Requirement:
Could you reproduce the lines verbatim, starting at the one that contains "This frees your" and continuing to the end of the entries, with both ends included?

[Entries contained in a dataset]
* * * *

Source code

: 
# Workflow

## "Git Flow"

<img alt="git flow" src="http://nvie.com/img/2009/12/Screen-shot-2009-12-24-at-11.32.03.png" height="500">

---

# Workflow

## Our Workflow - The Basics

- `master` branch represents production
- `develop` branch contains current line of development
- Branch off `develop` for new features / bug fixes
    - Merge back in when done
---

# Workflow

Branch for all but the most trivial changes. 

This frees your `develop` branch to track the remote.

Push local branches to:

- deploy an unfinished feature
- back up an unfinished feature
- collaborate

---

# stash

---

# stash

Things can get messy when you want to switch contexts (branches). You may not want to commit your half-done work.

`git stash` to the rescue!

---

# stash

* * * *

Exercise answer:
This frees your `develop` branch to track the remote.

Push local branches to:

- deploy an unfinished feature
- back up an unfinished feature
- collaborate

---

# stash

---

# stash

Things can get messy when you want to switch contexts (branches). You may not want to commit your half-done work.

`git stash` to the rescue!

---

# stash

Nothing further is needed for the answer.